Il a aussi bloqué la mise en œuvre d’un nouveau programme d’études afro-américaines au lycée, jugeant qu’il allait à l’encontre de sa loi « Stop WOKE » (« Wrongs to Our Kids and Employees »). Celle-ci interdit l’enseignement de toute thématique qui pourrait provoquer de « l’angoisse, la culpabilité ou toute autre forme de détresse psychologique » chez les jeunes. Ses critiques y voient une tentative de tuer toute discussion autour du racisme et du suprémacisme blanc dans les salles de classe.
L’enseignement supérieur n’est pas épargné non plus.

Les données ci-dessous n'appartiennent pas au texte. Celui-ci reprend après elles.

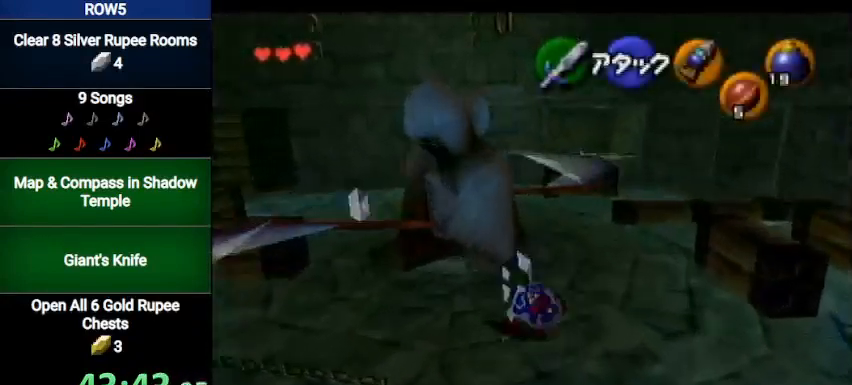
{"buttons": [], "left_stick": "up-left", "right_stick": "center", "events": [[167, "A", "down"], [401, "A", "up"], [434, "left_stick", "up-left"]]}
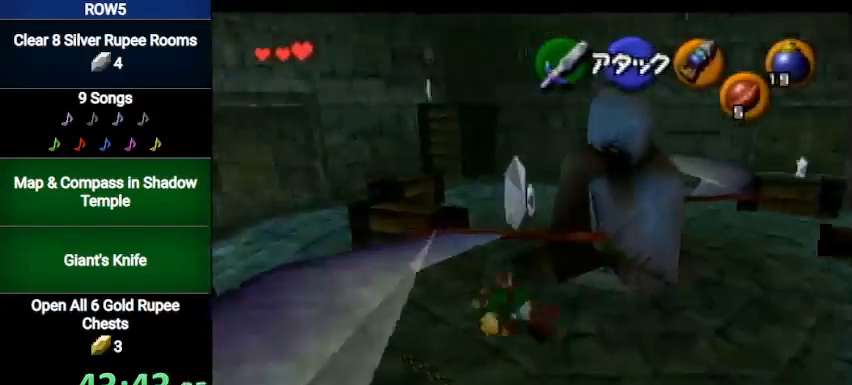
{"buttons": ["A"], "left_stick": "up-left", "right_stick": "center", "events": [[434, "A", "down"]]}
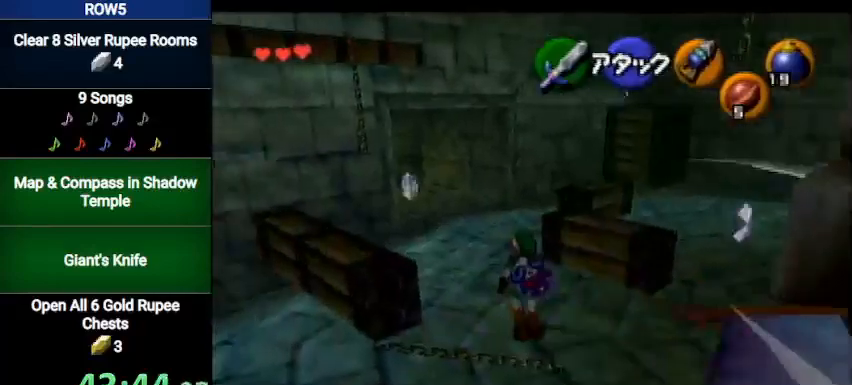
{"buttons": [], "left_stick": "up-left", "right_stick": "center", "events": [[201, "A", "up"]]}
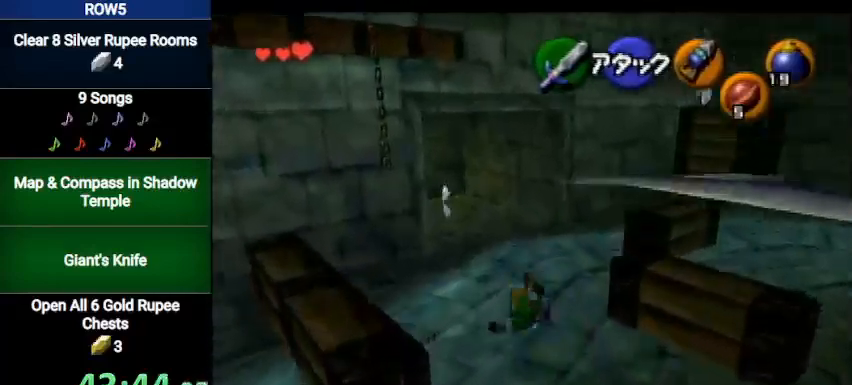
{"buttons": [], "left_stick": "up-left", "right_stick": "center", "events": [[100, "A", "down"], [367, "A", "up"]]}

Le gouverneur a mis un terme aux initiatives de diversité et d’inclusion destinées à accroître la présence de minorités raciales dans les universités publiques. Il a également fait interdire toute instruction autour des « politiques identitaires » ou du racisme institutionnel. (...)
Il a saupoudré le tout d’une dose de flicage. Non seulement les étudiant·es ont depuis 2021 le droit d’enregistrer leurs professeur·es sans leur consentement, mais les président·es d’université ont désormais plus de liberté pour remettre en cause le statut de titulaire (« tenure ») des membres de leurs facultés. Une mesure qui pourrait fragiliser l’indépendance de leurs recherches et la sécurité de leur emploi. (...)
« Un climat de peur dans les écoles »
Haut lieu artistique et balnéaire, politiquement modérée, Sarasota est au cœur de cette bataille pour le contrôle de l’enseignement. Comme dans d’autres parties du pays, les ultraconservateurs ont pris le contrôle, par les urnes, du « school board » local, un conseil de cinq membres qui se prononce sur la gestion des écoles publiques de la région, de la maternelle au lycée.
Sa nouvelle présidente n’est autre que Bridget Ziegler, la cofondatrice de Moms for Liberty, une association de « droits parentaux » née en réaction aux politiques de port du masque pendant le Covid. Soutien indéfectible de « l’anti-wokisme » de Ron DeSantis, la militante est l’épouse du président du parti républicain de Floride. (...)
« Les politiques de Ron DeSantis ont créé un climat de peur dans les écoles, où l’on n’ose plus parler librement. C’est dangereux, régressif et fasciste », lance Zander Moricz, un ancien lycéen de Sarasota et fondateur de SEE Alliance, un groupe qui cherche à mobiliser la jeunesse contre les politiques anti-LGBTQ+ du gouverneur (...)
Au total, un quart du corps enseignant de la petite université serait sur le départ, estime la professeure Amy Reid, membre du conseil d’administration et critique de Ron DeSantis. « Nous vivons une période très stressante car il est difficile d’aider les étudiant·es sans savoir ce qui va se passer l’an prochain, et de chercher des remplaçant·es pour nos collègues qui partent, dit-elle. Trouver des gens pour venir enseigner en Floride en ce moment, ce n’est pas gagné. » C’est probablement ce que veut Ron DeSantis.